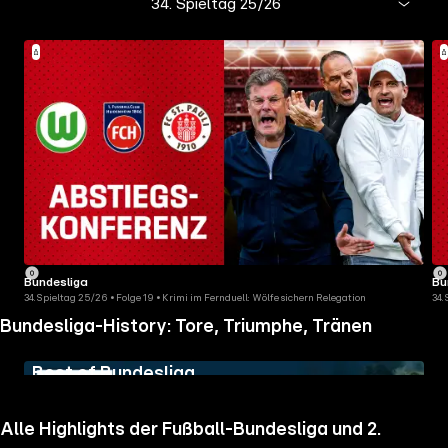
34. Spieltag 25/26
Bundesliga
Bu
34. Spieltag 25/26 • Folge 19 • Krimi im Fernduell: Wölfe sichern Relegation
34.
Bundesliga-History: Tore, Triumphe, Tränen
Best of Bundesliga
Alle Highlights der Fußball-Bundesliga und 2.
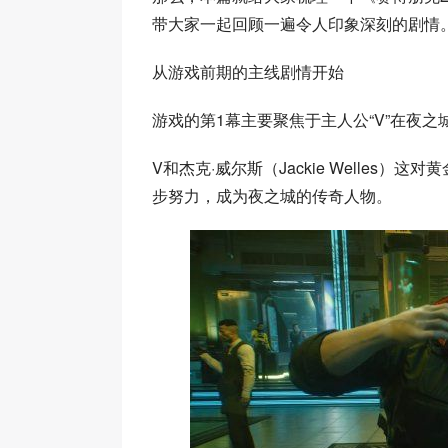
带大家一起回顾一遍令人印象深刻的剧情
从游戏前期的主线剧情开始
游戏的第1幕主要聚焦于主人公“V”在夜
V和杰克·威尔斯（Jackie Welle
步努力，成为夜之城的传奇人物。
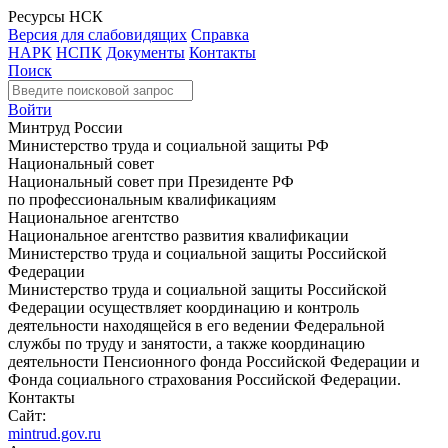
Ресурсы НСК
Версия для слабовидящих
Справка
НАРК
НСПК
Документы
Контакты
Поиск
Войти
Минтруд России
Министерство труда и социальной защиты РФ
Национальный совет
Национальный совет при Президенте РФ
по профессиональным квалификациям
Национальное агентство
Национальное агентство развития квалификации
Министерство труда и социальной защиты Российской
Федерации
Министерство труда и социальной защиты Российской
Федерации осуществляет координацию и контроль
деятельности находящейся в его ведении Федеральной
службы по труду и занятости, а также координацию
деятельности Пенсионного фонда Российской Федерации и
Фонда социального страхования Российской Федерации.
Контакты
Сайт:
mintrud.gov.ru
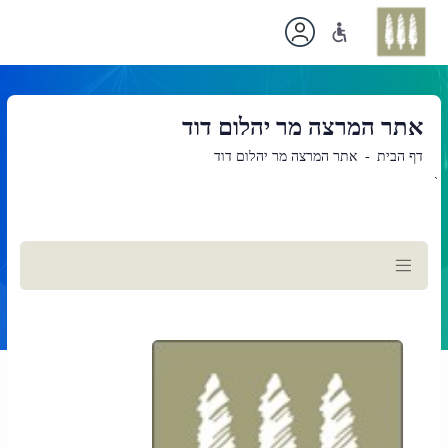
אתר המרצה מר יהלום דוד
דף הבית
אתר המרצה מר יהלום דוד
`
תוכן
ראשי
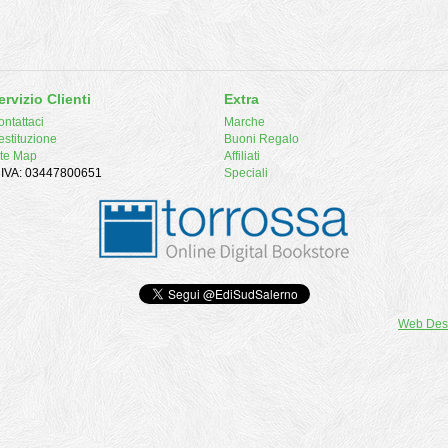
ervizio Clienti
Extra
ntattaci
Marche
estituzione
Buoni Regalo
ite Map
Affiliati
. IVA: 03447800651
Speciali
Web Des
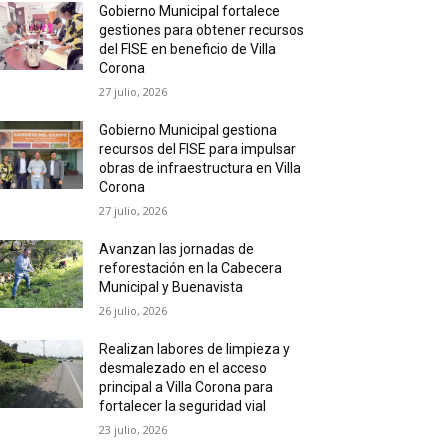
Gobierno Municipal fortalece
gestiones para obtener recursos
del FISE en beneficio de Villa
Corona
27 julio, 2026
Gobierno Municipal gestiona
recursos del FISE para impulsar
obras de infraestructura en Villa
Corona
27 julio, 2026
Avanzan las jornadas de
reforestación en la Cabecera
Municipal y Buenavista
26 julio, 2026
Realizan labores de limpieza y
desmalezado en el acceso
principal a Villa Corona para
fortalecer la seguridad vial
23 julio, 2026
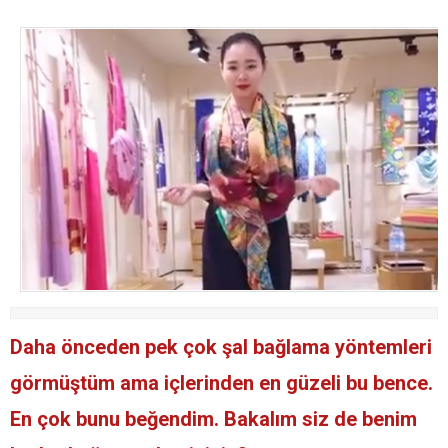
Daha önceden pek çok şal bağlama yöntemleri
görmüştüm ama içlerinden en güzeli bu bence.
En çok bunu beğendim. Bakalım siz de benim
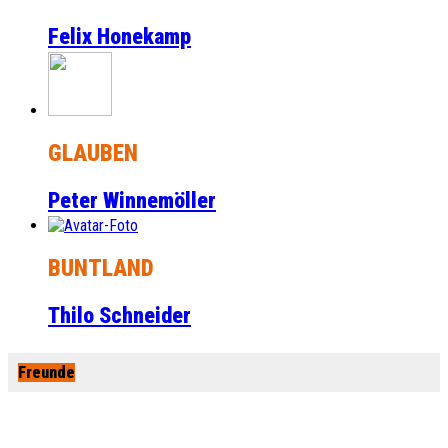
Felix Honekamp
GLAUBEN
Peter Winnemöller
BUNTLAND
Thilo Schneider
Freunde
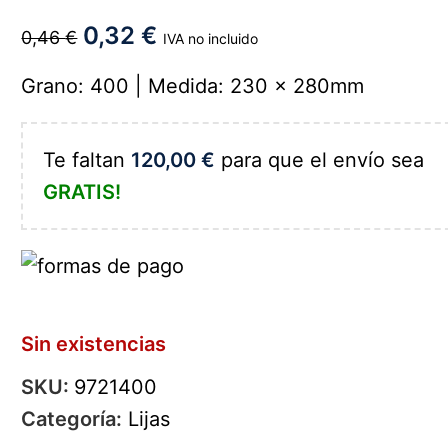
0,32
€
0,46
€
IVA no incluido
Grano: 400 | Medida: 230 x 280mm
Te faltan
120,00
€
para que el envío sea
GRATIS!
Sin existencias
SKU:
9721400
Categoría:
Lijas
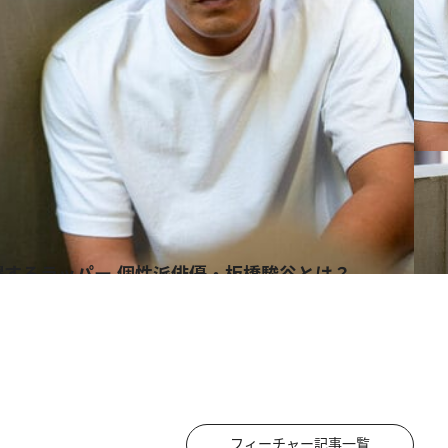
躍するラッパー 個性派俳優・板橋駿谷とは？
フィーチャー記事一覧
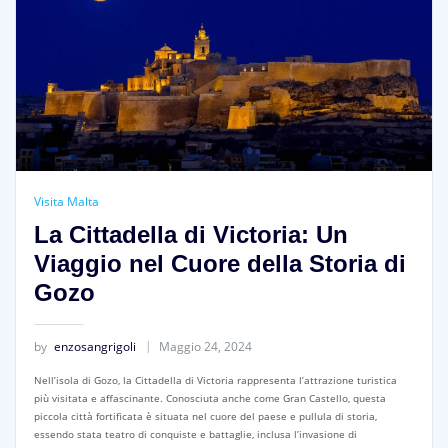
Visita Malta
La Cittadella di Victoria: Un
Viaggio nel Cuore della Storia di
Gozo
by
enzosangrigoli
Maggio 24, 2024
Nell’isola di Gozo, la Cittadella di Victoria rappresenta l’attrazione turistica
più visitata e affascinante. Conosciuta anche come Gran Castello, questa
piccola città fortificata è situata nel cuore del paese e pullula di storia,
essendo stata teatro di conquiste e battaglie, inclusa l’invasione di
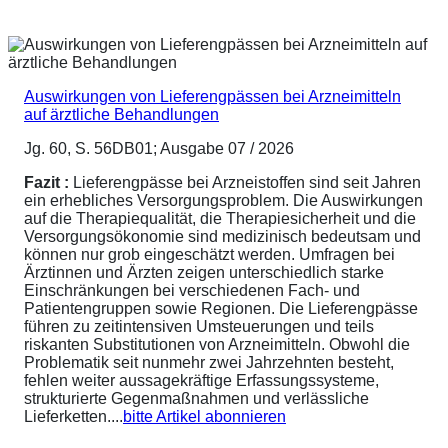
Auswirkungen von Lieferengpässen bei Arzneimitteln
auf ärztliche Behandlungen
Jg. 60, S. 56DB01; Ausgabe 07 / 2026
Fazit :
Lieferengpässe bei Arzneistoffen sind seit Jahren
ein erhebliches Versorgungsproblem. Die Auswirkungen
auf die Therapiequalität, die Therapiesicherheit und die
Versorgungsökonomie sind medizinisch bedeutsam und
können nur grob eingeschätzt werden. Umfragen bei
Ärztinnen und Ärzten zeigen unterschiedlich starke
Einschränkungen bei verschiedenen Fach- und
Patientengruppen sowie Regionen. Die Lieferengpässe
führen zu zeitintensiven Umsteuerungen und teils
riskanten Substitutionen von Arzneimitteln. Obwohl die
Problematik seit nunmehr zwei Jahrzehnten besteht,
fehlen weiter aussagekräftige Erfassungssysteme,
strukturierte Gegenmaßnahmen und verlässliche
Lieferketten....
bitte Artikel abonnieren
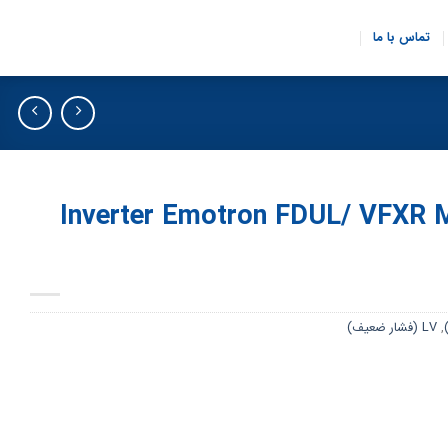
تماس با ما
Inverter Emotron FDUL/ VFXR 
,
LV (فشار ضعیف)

* * *

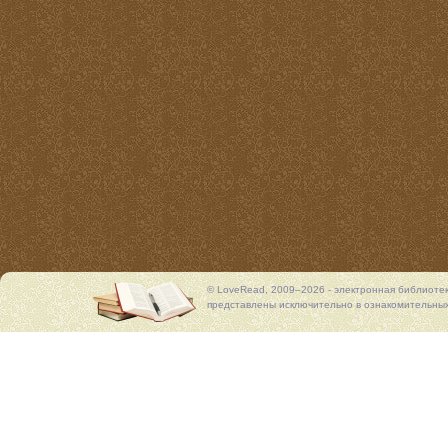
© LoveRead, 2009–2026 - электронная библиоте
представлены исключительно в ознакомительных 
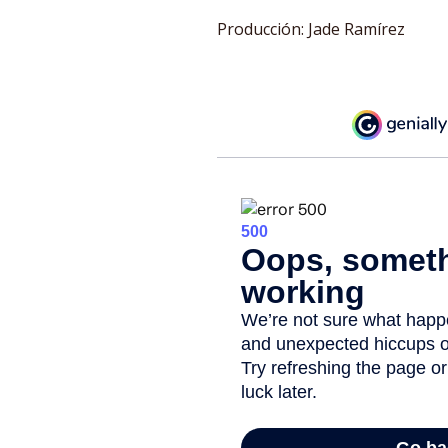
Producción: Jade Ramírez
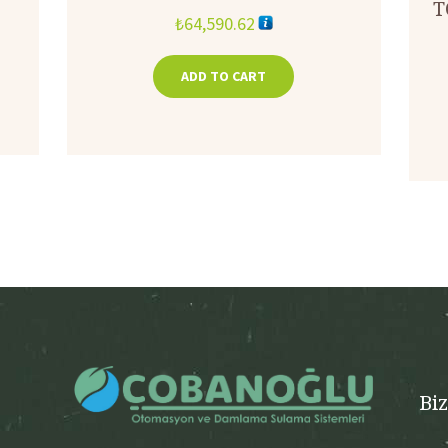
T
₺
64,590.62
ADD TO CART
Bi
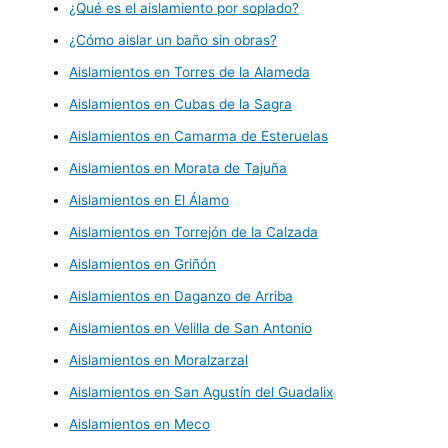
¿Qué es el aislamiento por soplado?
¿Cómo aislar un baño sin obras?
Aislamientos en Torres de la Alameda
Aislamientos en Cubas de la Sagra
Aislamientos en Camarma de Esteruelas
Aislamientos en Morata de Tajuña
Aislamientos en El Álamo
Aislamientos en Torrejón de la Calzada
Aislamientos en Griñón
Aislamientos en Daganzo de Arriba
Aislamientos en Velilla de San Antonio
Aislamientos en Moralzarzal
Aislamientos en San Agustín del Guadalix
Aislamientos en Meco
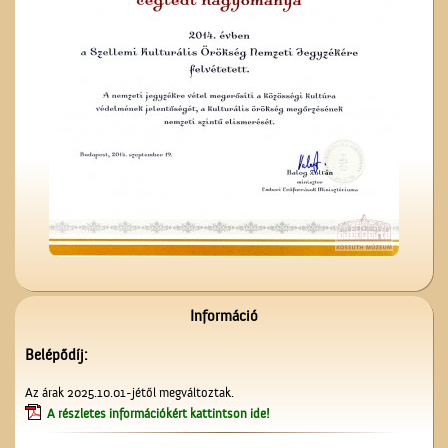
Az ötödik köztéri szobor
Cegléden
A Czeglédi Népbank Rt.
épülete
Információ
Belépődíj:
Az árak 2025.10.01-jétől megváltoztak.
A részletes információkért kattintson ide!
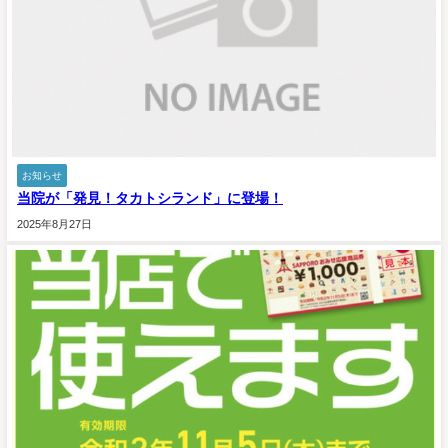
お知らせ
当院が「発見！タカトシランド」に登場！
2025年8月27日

---

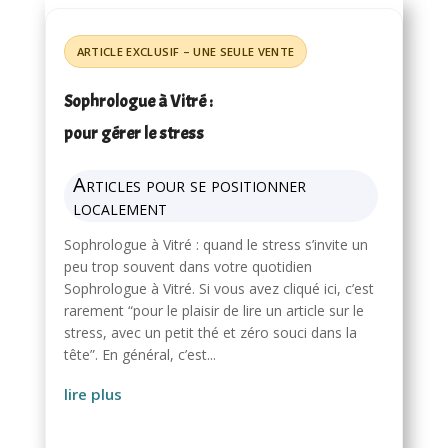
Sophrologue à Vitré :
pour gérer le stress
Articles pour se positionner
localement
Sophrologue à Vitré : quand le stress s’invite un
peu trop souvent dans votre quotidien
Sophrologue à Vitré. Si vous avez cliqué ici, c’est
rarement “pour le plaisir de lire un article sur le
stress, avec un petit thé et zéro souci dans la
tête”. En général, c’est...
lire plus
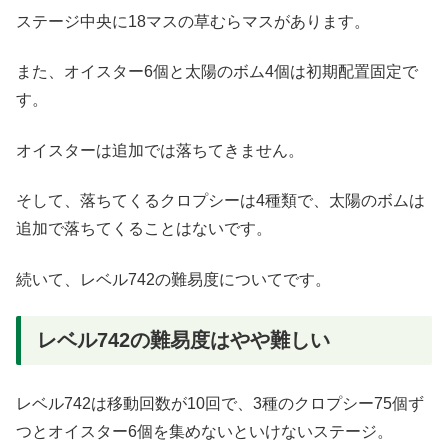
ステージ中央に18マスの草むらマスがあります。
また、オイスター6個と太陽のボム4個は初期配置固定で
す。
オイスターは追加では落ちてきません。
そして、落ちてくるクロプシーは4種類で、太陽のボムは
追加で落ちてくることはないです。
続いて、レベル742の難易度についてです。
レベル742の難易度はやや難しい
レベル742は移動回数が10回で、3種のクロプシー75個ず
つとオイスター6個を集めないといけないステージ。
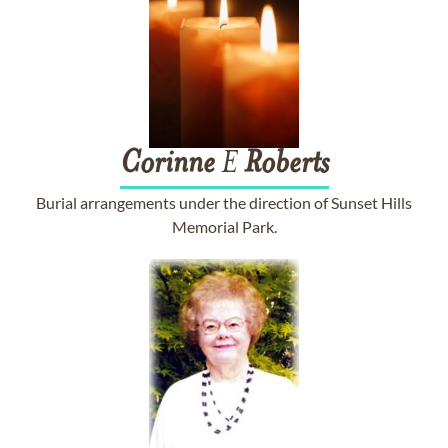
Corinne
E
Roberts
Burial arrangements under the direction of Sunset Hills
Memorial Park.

▶ _Work to complete_: Convert the lines above, starting at the one containing "ステージ中央に18マスの草むらマスがあります。" and ending at the one containing "Memorial Park.", into a Markdown table with the columns Row and Line, giving each line a row number. Leave out blank lines and pictures.

▶ _Solution below_:
| Row | Line |
|---|---|
| 1 | ステージ中央に18マスの草むらマスがあります。 |
| 2 | また、オイスター6個と太陽のボム4個は初期配置固定で |
| 3 | す。 |
| 4 | オイスターは追加では落ちてきません。 |
| 5 | そして、落ちてくるクロプシーは4種類で、太陽のボムは |
| 6 | 追加で落ちてくることはないです。 |
| 7 | 続いて、レベル742の難易度についてです。 |
| 8 | レベル742の難易度はやや難しい |
| 9 | レベル742は移動回数が10回で、3種のクロプシー75個ず |
| 10 | つとオイスター6個を集めないといけないステージ。 |
| 11 | Corinne |
| 12 | E |
| 13 | Roberts |
| 14 | Burial arrangements under the direction of Sunset Hills |
| 15 | Memorial Park. |